◆ **PROBLEM REQUIREMENTS**: Only the lines from the one containing "X319300Y144350D01*" through the end of the data below should be copied, each exactly as written and with both ends kept.

-------- MATERIAL FOR THIS EXERCISE

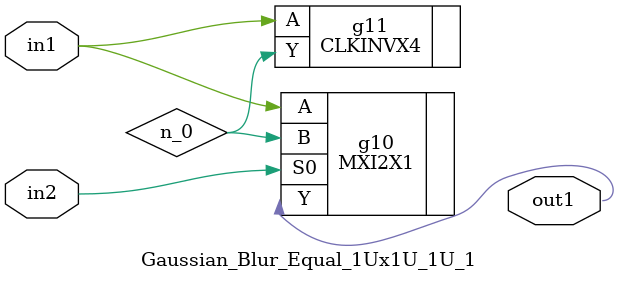
<source format=v>
`timescale 1ps / 1ps


module Gaussian_Blur_Equal_1Ux1U_1U_1(in2, in1, out1);
  input in2, in1;
  output out1;
  wire in2, in1;
  wire out1;
  wire n_0;
  MXI2X1 g10(.A (in1), .B (n_0), .S0 (in2), .Y (out1));
  CLKINVX4 g11(.A (in1), .Y (n_0));
endmodule



</source>
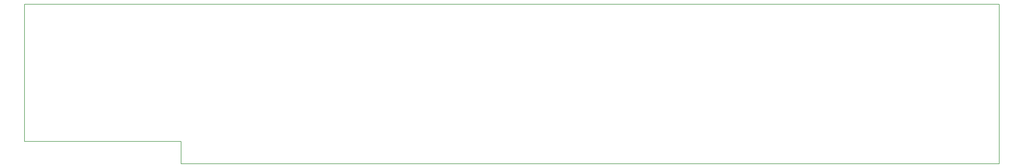
<source format=gbr>
G04 #@! TF.FileFunction,Profile,NP*
%FSLAX46Y46*%
G04 Gerber Fmt 4.6, Leading zero omitted, Abs format (unit mm)*
G04 Created by KiCad (PCBNEW 4.0.7) date 05/04/18 04:30:26*
%MOMM*%
%LPD*%
G01*
G04 APERTURE LIST*
%ADD10C,0.100000*%
%ADD11C,0.150000*%
G04 APERTURE END LIST*
D10*
D11*
X363728000Y-166624000D02*
X362204000Y-166624000D01*
X363728000Y-115824000D02*
X363728000Y-166624000D01*
X362204000Y-115824000D02*
X363728000Y-115824000D01*
X362204000Y-115824000D02*
X53848000Y-115824000D01*
X103632000Y-166624000D02*
X362204000Y-166624000D01*
X103632000Y-159512000D02*
X103632000Y-166624000D01*
X53848000Y-159512000D02*
X103632000Y-159512000D01*
X53848000Y-115824000D02*
X53848000Y-159512000D01*
M02*

</source>
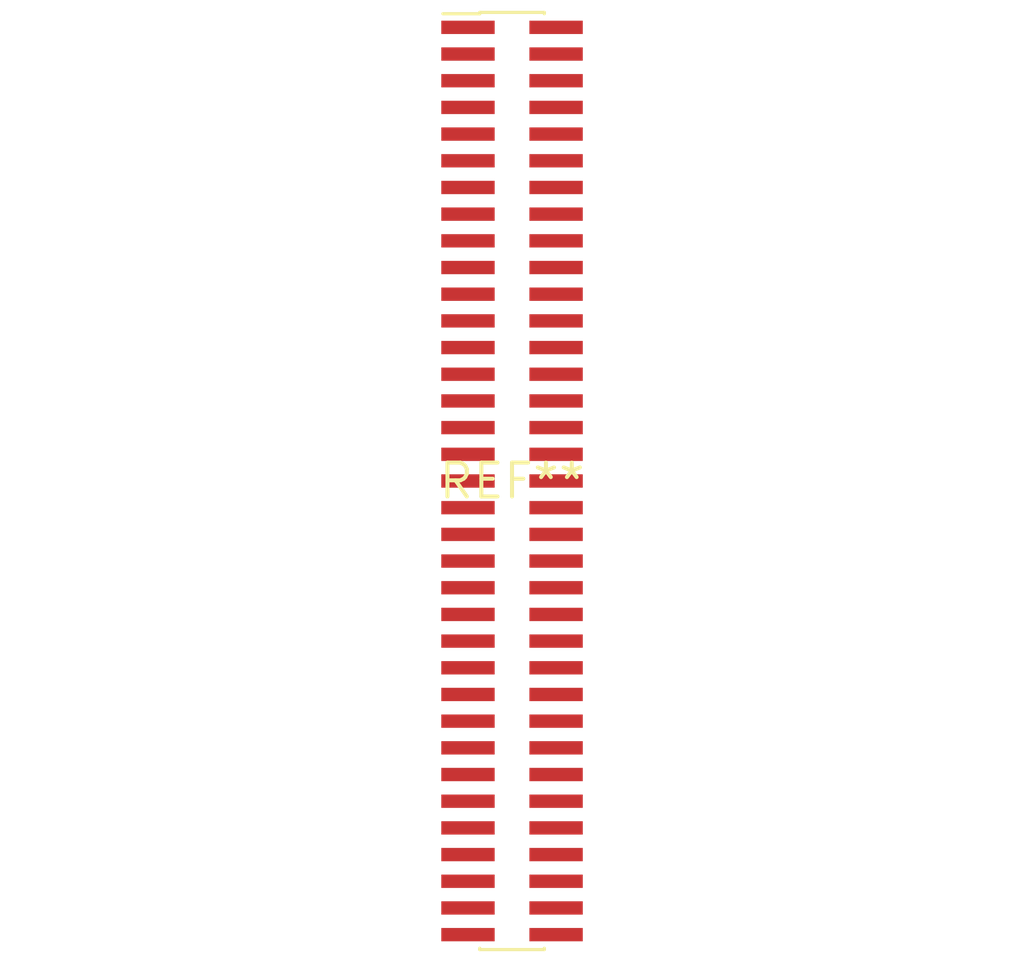
<source format=kicad_pcb>
(kicad_pcb (version 20240108) (generator pcbnew)

  (general
    (thickness 1.6)
  )

  (paper "A4")
  (layers
    (0 "F.Cu" signal)
    (31 "B.Cu" signal)
    (32 "B.Adhes" user "B.Adhesive")
    (33 "F.Adhes" user "F.Adhesive")
    (34 "B.Paste" user)
    (35 "F.Paste" user)
    (36 "B.SilkS" user "B.Silkscreen")
    (37 "F.SilkS" user "F.Silkscreen")
    (38 "B.Mask" user)
    (39 "F.Mask" user)
    (40 "Dwgs.User" user "User.Drawings")
    (41 "Cmts.User" user "User.Comments")
    (42 "Eco1.User" user "User.Eco1")
    (43 "Eco2.User" user "User.Eco2")
    (44 "Edge.Cuts" user)
    (45 "Margin" user)
    (46 "B.CrtYd" user "B.Courtyard")
    (47 "F.CrtYd" user "F.Courtyard")
    (48 "B.Fab" user)
    (49 "F.Fab" user)
    (50 "User.1" user)
    (51 "User.2" user)
    (52 "User.3" user)
    (53 "User.4" user)
    (54 "User.5" user)
    (55 "User.6" user)
    (56 "User.7" user)
    (57 "User.8" user)
    (58 "User.9" user)
  )

  (setup
    (pad_to_mask_clearance 0)
    (pcbplotparams
      (layerselection 0x00010fc_ffffffff)
      (plot_on_all_layers_selection 0x0000000_00000000)
      (disableapertmacros false)
      (usegerberextensions false)
      (usegerberattributes false)
      (usegerberadvancedattributes false)
      (creategerberjobfile false)
      (dashed_line_dash_ratio 12.000000)
      (dashed_line_gap_ratio 3.000000)
      (svgprecision 4)
      (plotframeref false)
      (viasonmask false)
      (mode 1)
      (useauxorigin false)
      (hpglpennumber 1)
      (hpglpenspeed 20)
      (hpglpendiameter 15.000000)
      (dxfpolygonmode false)
      (dxfimperialunits false)
      (dxfusepcbnewfont false)
      (psnegative false)
      (psa4output false)
      (plotreference false)
      (plotvalue false)
      (plotinvisibletext false)
      (sketchpadsonfab false)
      (subtractmaskfromsilk false)
      (outputformat 1)
      (mirror false)
      (drillshape 1)
      (scaleselection 1)
      (outputdirectory "")
    )
  )

  (net 0 "")

  (footprint "PinHeader_2x35_P1.00mm_Vertical_SMD" (layer "F.Cu") (at 0 0))

)

</source>
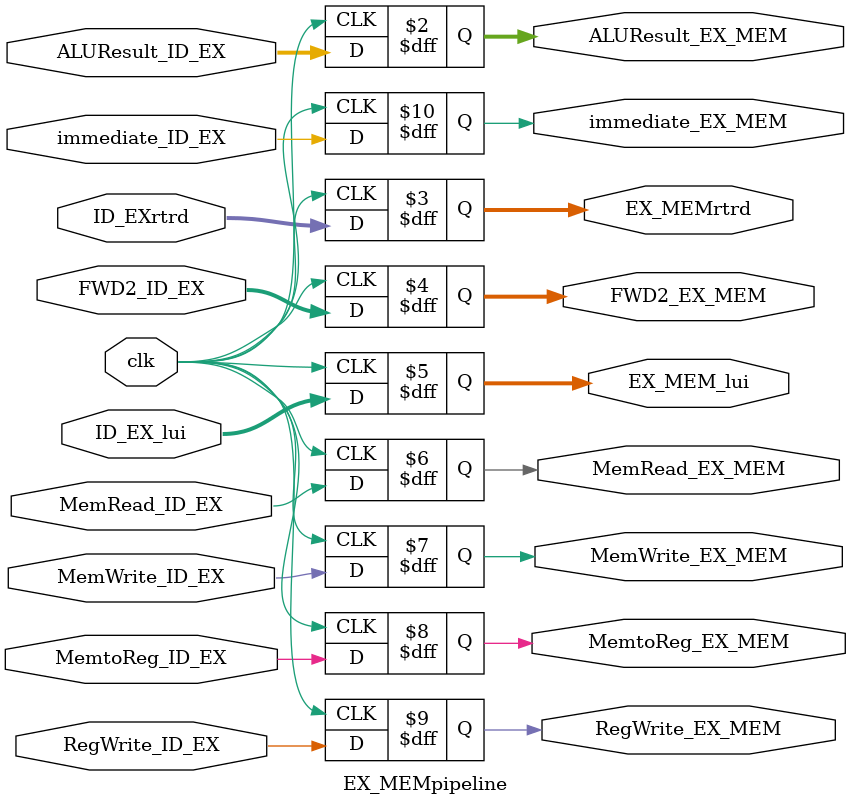
<source format=v>
`timescale 1ns / 1ps

module EX_MEMpipeline(
input clk,
input [31:0] ALUResult_ID_EX,
input [4:0] ID_EXrtrd,
input [31:0] FWD2_ID_EX,
input [31:0] ID_EX_lui,

input   MemRead_ID_EX,MemWrite_ID_EX,
input MemtoReg_ID_EX,RegWrite_ID_EX,
input immediate_ID_EX,

output reg [31:0] ALUResult_EX_MEM,
output reg [4:0] EX_MEMrtrd,
output reg [31:0] FWD2_EX_MEM,
output reg [31:0] EX_MEM_lui,

output reg MemRead_EX_MEM,
output reg MemWrite_EX_MEM,
output reg  MemtoReg_EX_MEM,
output reg RegWrite_EX_MEM,
output reg immediate_EX_MEM
    );
    
    always @(posedge clk)
    begin
        ALUResult_EX_MEM = ALUResult_ID_EX;
        EX_MEMrtrd = ID_EXrtrd;
        FWD2_EX_MEM = FWD2_ID_EX;
        EX_MEM_lui = ID_EX_lui;
        MemRead_EX_MEM = MemRead_ID_EX;
        MemWrite_EX_MEM = MemWrite_ID_EX;
        MemtoReg_EX_MEM = MemtoReg_ID_EX;
        RegWrite_EX_MEM = RegWrite_ID_EX;
        immediate_EX_MEM = immediate_ID_EX;
    end
    
endmodule


</source>
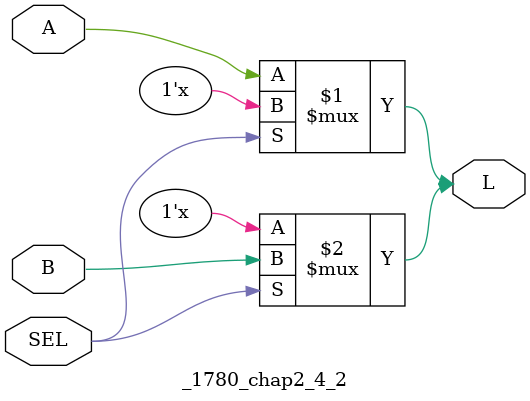
<source format=v>
module _1780_chap2_4_2 (A,B,SEL,L);
input A,B,SEL;
output L;
tri L;
bufif0 (L,A,SEL);
bufif1 (L,B,SEL);
endmodule
</source>
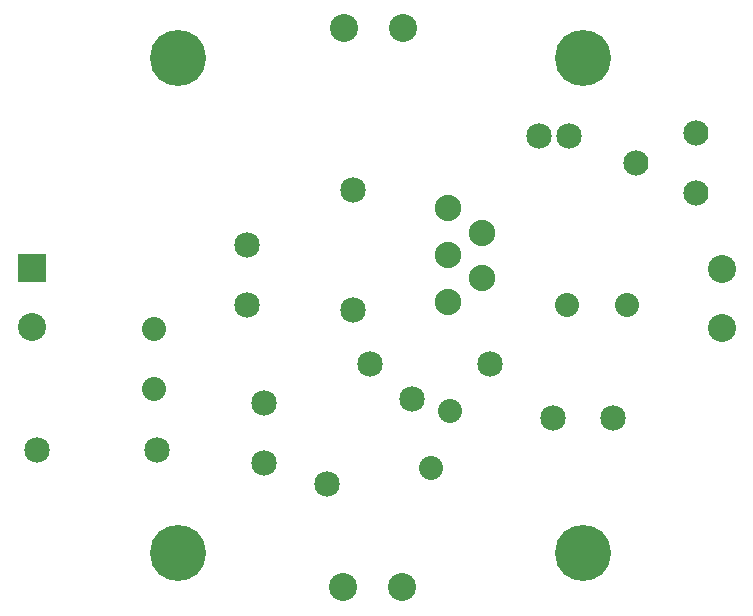
<source format=gbs>
G04 MADE WITH FRITZING*
G04 WWW.FRITZING.ORG*
G04 SINGLE SIDED*
G04 HOLES NOT PLATED*
G04 CONTOUR ON CENTER OF CONTOUR VECTOR*
%ASAXBY*%
%FSLAX23Y23*%
%MOIN*%
%OFA0B0*%
%SFA1.0B1.0*%
%ADD10C,0.085000*%
%ADD11C,0.093307*%
%ADD12C,0.080000*%
%ADD13C,0.084000*%
%ADD14C,0.187165*%
%ADD15C,0.088000*%
%ADD16R,0.093307X0.093307*%
%ADD17C,0.030000*%
%LNMASK0*%
G90*
G70*
G54D10*
X1486Y830D03*
X1203Y547D03*
G54D11*
X1456Y2066D03*
X1259Y2066D03*
X1256Y203D03*
X1452Y203D03*
X2519Y1066D03*
X2519Y1263D03*
X220Y1266D03*
X220Y1069D03*
G54D10*
X2156Y766D03*
X1956Y766D03*
G54D12*
X2005Y1145D03*
X2205Y1145D03*
G54D13*
X2434Y1517D03*
X2234Y1617D03*
X2434Y1717D03*
G54D10*
X1747Y948D03*
X1347Y948D03*
G54D12*
X626Y1063D03*
X626Y863D03*
X1614Y791D03*
X1551Y601D03*
G54D10*
X638Y659D03*
X238Y659D03*
X1290Y1528D03*
X1290Y1128D03*
X937Y1344D03*
X937Y1144D03*
X993Y816D03*
X993Y616D03*
X2009Y1708D03*
X1909Y1708D03*
G54D14*
X2056Y1966D03*
X706Y1966D03*
X2056Y316D03*
X706Y316D03*
G54D15*
X1606Y1466D03*
X1606Y1310D03*
X1606Y1154D03*
X1719Y1385D03*
X1719Y1235D03*
G54D16*
X220Y1266D03*
G54D17*
G36*
X1487Y2034D02*
X1424Y2034D01*
X1424Y2098D01*
X1487Y2098D01*
X1487Y2034D01*
G37*
D02*
G36*
X1224Y234D02*
X1287Y234D01*
X1287Y171D01*
X1224Y171D01*
X1224Y234D01*
G37*
D02*
G36*
X2487Y1034D02*
X2487Y1098D01*
X2550Y1098D01*
X2550Y1034D01*
X2487Y1034D01*
G37*
D02*
G36*
X2128Y738D02*
X2128Y793D01*
X2183Y793D01*
X2183Y738D01*
X2128Y738D01*
G37*
D02*
G36*
X964Y1316D02*
X909Y1316D01*
X909Y1371D01*
X964Y1371D01*
X964Y1316D01*
G37*
D02*
G36*
X1020Y788D02*
X965Y788D01*
X965Y843D01*
X1020Y843D01*
X1020Y788D01*
G37*
D02*
G36*
X1981Y1681D02*
X1981Y1736D01*
X2036Y1736D01*
X2036Y1681D01*
X1981Y1681D01*
G37*
D02*
G04 End of Mask0*
M02*
</source>
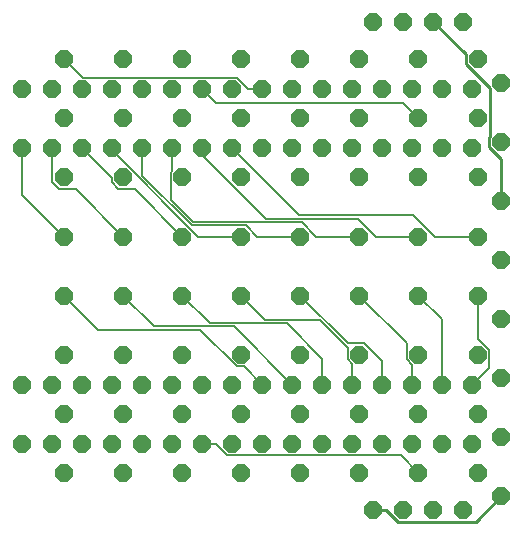
<source format=gbr>
G04 EAGLE Gerber RS-274X export*
G75*
%MOMM*%
%FSLAX34Y34*%
%LPD*%
%INBottom Copper*%
%IPPOS*%
%AMOC8*
5,1,8,0,0,1.08239X$1,22.5*%
G01*
%ADD10P,1.649562X8X22.500000*%
%ADD11P,1.649562X8X202.500000*%
%ADD12C,0.152400*%
%ADD13C,0.254000*%


D10*
X50000Y50000D03*
X100000Y50000D03*
X150000Y50000D03*
X200000Y50000D03*
X250000Y50000D03*
X300000Y50000D03*
X350000Y50000D03*
X400000Y50000D03*
X50000Y100000D03*
X100000Y100000D03*
X150000Y100000D03*
X200000Y100000D03*
X250000Y100000D03*
X300000Y100000D03*
X350000Y100000D03*
X400000Y100000D03*
X50000Y150000D03*
X100000Y150000D03*
X150000Y150000D03*
X200000Y150000D03*
X250000Y150000D03*
X300000Y150000D03*
X350000Y150000D03*
X400000Y150000D03*
X50000Y200000D03*
X100000Y200000D03*
X150000Y200000D03*
X200000Y200000D03*
X250000Y200000D03*
X300000Y200000D03*
X350000Y200000D03*
X400000Y200000D03*
X50000Y250000D03*
X100000Y250000D03*
X150000Y250000D03*
X200000Y250000D03*
X250000Y250000D03*
X300000Y250000D03*
X350000Y250000D03*
X400000Y250000D03*
X50000Y300000D03*
X100000Y300000D03*
X150000Y300000D03*
X200000Y300000D03*
X250000Y300000D03*
X300000Y300000D03*
X350000Y300000D03*
X400000Y300000D03*
X50000Y350000D03*
X100000Y350000D03*
X150000Y350000D03*
X200000Y350000D03*
X250000Y350000D03*
X300000Y350000D03*
X350000Y350000D03*
X400000Y350000D03*
X50000Y400000D03*
X100000Y400000D03*
X150000Y400000D03*
X200000Y400000D03*
X250000Y400000D03*
X300000Y400000D03*
X350000Y400000D03*
X400000Y400000D03*
D11*
X420000Y30000D03*
X420000Y80000D03*
X420000Y130000D03*
X420000Y180000D03*
X420000Y230000D03*
X420000Y330000D03*
X420000Y280000D03*
X420000Y380000D03*
D10*
X14500Y74700D03*
X39900Y74700D03*
X65300Y74700D03*
X90700Y74700D03*
X116100Y74700D03*
X141500Y74700D03*
X166900Y74700D03*
X192300Y74700D03*
X217700Y74700D03*
X243100Y74700D03*
X268500Y74700D03*
X293900Y74700D03*
X319300Y74700D03*
X344700Y74700D03*
X370100Y74700D03*
X395500Y74700D03*
X14500Y124700D03*
X39900Y124700D03*
X65300Y124700D03*
X90700Y124700D03*
X116100Y124700D03*
X141500Y124700D03*
X166900Y124700D03*
X192300Y124700D03*
X217700Y124700D03*
X243100Y124700D03*
X268500Y124700D03*
X293900Y124700D03*
X319300Y124700D03*
X344700Y124700D03*
X370100Y124700D03*
X395500Y124700D03*
X14500Y324700D03*
X39900Y324700D03*
X65300Y324700D03*
X90700Y324700D03*
X116100Y324700D03*
X141500Y324700D03*
X166900Y324700D03*
X192300Y324700D03*
X217700Y324700D03*
X243100Y324700D03*
X268500Y324700D03*
X293900Y324700D03*
X319300Y324700D03*
X344700Y324700D03*
X370100Y324700D03*
X395500Y324700D03*
X14500Y374700D03*
X39900Y374700D03*
X65300Y374700D03*
X90700Y374700D03*
X116100Y374700D03*
X141500Y374700D03*
X166900Y374700D03*
X192300Y374700D03*
X217700Y374700D03*
X243100Y374700D03*
X268500Y374700D03*
X293900Y374700D03*
X319300Y374700D03*
X344700Y374700D03*
X370100Y374700D03*
X395500Y374700D03*
X311900Y18700D03*
X337300Y18700D03*
X362700Y18700D03*
X388100Y18700D03*
X311900Y431700D03*
X337300Y431700D03*
X362700Y431700D03*
X388100Y431700D03*
D12*
X78782Y171218D02*
X50000Y200000D01*
X196002Y140348D02*
X202052Y140348D01*
X217700Y124700D01*
X196002Y140348D02*
X165132Y171218D01*
X78782Y171218D01*
X50000Y250000D02*
X14500Y285500D01*
X14500Y324700D01*
X100000Y200000D02*
X125988Y174012D01*
X193788Y174012D02*
X243100Y124700D01*
X193788Y174012D02*
X125988Y174012D01*
X100000Y250000D02*
X59652Y290348D01*
X46002Y290348D01*
X39900Y296450D01*
X39900Y324700D01*
X150000Y200000D02*
X173194Y176806D01*
X238400Y176806D01*
X268500Y146706D01*
X268500Y124700D01*
X96002Y290348D02*
X90348Y296002D01*
X109652Y290348D02*
X150000Y250000D01*
X109652Y290348D02*
X96002Y290348D01*
X90348Y296002D02*
X90348Y299652D01*
X65300Y324700D01*
X200000Y200000D02*
X220400Y179600D01*
X266449Y179600D01*
X290348Y146002D02*
X293900Y142450D01*
X293900Y124700D01*
X290348Y146002D02*
X290348Y155701D01*
X266449Y179600D01*
X200000Y250000D02*
X163650Y250000D01*
X90700Y322950D01*
X90700Y324700D01*
X250000Y200000D02*
X290348Y159652D01*
X303998Y159652D01*
X319300Y144350D01*
X319300Y124700D01*
X250000Y250000D02*
X213650Y250000D01*
X203998Y259652D01*
X157949Y259652D01*
X116100Y301501D02*
X116100Y324700D01*
X116100Y301501D02*
X157949Y259652D01*
X340348Y146002D02*
X344700Y141650D01*
X344700Y124700D01*
X340348Y159652D02*
X300000Y200000D01*
X340348Y159652D02*
X340348Y146002D01*
X300000Y250000D02*
X263650Y250000D01*
X251204Y262446D01*
X159107Y262446D01*
X140348Y303998D02*
X141500Y305150D01*
X141500Y324700D01*
X140348Y303998D02*
X140348Y281205D01*
X159107Y262446D01*
X334952Y65048D02*
X350000Y50000D01*
X178650Y74700D02*
X166900Y74700D01*
X178650Y74700D02*
X188302Y65048D01*
X334952Y65048D01*
X370100Y179900D02*
X350000Y200000D01*
X370100Y179900D02*
X370100Y124700D01*
X350000Y250000D02*
X313650Y250000D01*
X298410Y265240D01*
X221110Y265240D02*
X166900Y319450D01*
X166900Y324700D01*
X221110Y265240D02*
X298410Y265240D01*
X350000Y350000D02*
X337200Y362800D01*
X178800Y362800D02*
X166900Y374700D01*
X178800Y362800D02*
X337200Y362800D01*
X400000Y200000D02*
X400000Y163650D01*
X409652Y153998D01*
X409652Y138852D01*
X395500Y124700D01*
X400000Y250000D02*
X363650Y250000D01*
X345616Y268034D01*
X248966Y268034D02*
X192300Y324700D01*
X248966Y268034D02*
X345616Y268034D01*
X65648Y384352D02*
X50000Y400000D01*
X205950Y374700D02*
X217700Y374700D01*
X205950Y374700D02*
X196298Y384352D01*
X65648Y384352D01*
D13*
X311900Y18700D02*
X322932Y18700D01*
X333092Y8540D01*
X398540Y8540D02*
X420000Y30000D01*
X398540Y8540D02*
X333092Y8540D01*
X409840Y325792D02*
X409840Y334208D01*
X420000Y315632D02*
X420000Y280000D01*
X389840Y404560D02*
X362700Y431700D01*
X409840Y325792D02*
X420000Y315632D01*
X389840Y395792D02*
X389840Y404560D01*
X410160Y334528D02*
X409840Y334208D01*
X410160Y334528D02*
X410160Y375472D01*
X389840Y395792D01*
M02*

</source>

----------------

◆ **RESULT OF THE EXERCISE**:
X319300Y144350D01*
X319300Y124700D01*
X250000Y250000D02*
X213650Y250000D01*
X203998Y259652D01*
X157949Y259652D01*
X116100Y301501D02*
X116100Y324700D01*
X116100Y301501D02*
X157949Y259652D01*
X340348Y146002D02*
X344700Y141650D01*
X344700Y124700D01*
X340348Y159652D02*
X300000Y200000D01*
X340348Y159652D02*
X340348Y146002D01*
X300000Y250000D02*
X263650Y250000D01*
X251204Y262446D01*
X159107Y262446D01*
X140348Y303998D02*
X141500Y305150D01*
X141500Y324700D01*
X140348Y303998D02*
X140348Y281205D01*
X159107Y262446D01*
X334952Y65048D02*
X350000Y50000D01*
X178650Y74700D02*
X166900Y74700D01*
X178650Y74700D02*
X188302Y65048D01*
X334952Y65048D01*
X370100Y179900D02*
X350000Y200000D01*
X370100Y179900D02*
X370100Y124700D01*
X350000Y250000D02*
X313650Y250000D01*
X298410Y265240D01*
X221110Y265240D02*
X166900Y319450D01*
X166900Y324700D01*
X221110Y265240D02*
X298410Y265240D01*
X350000Y350000D02*
X337200Y362800D01*
X178800Y362800D02*
X166900Y374700D01*
X178800Y362800D02*
X337200Y362800D01*
X400000Y200000D02*
X400000Y163650D01*
X409652Y153998D01*
X409652Y138852D01*
X395500Y124700D01*
X400000Y250000D02*
X363650Y250000D01*
X345616Y268034D01*
X248966Y268034D02*
X192300Y324700D01*
X248966Y268034D02*
X345616Y268034D01*
X65648Y384352D02*
X50000Y400000D01*
X205950Y374700D02*
X217700Y374700D01*
X205950Y374700D02*
X196298Y384352D01*
X65648Y384352D01*
D13*
X311900Y18700D02*
X322932Y18700D01*
X333092Y8540D01*
X398540Y8540D02*
X420000Y30000D01*
X398540Y8540D02*
X333092Y8540D01*
X409840Y325792D02*
X409840Y334208D01*
X420000Y315632D02*
X420000Y280000D01*
X389840Y404560D02*
X362700Y431700D01*
X409840Y325792D02*
X420000Y315632D01*
X389840Y395792D02*
X389840Y404560D01*
X410160Y334528D02*
X409840Y334208D01*
X410160Y334528D02*
X410160Y375472D01*
X389840Y395792D01*
M02*

</source>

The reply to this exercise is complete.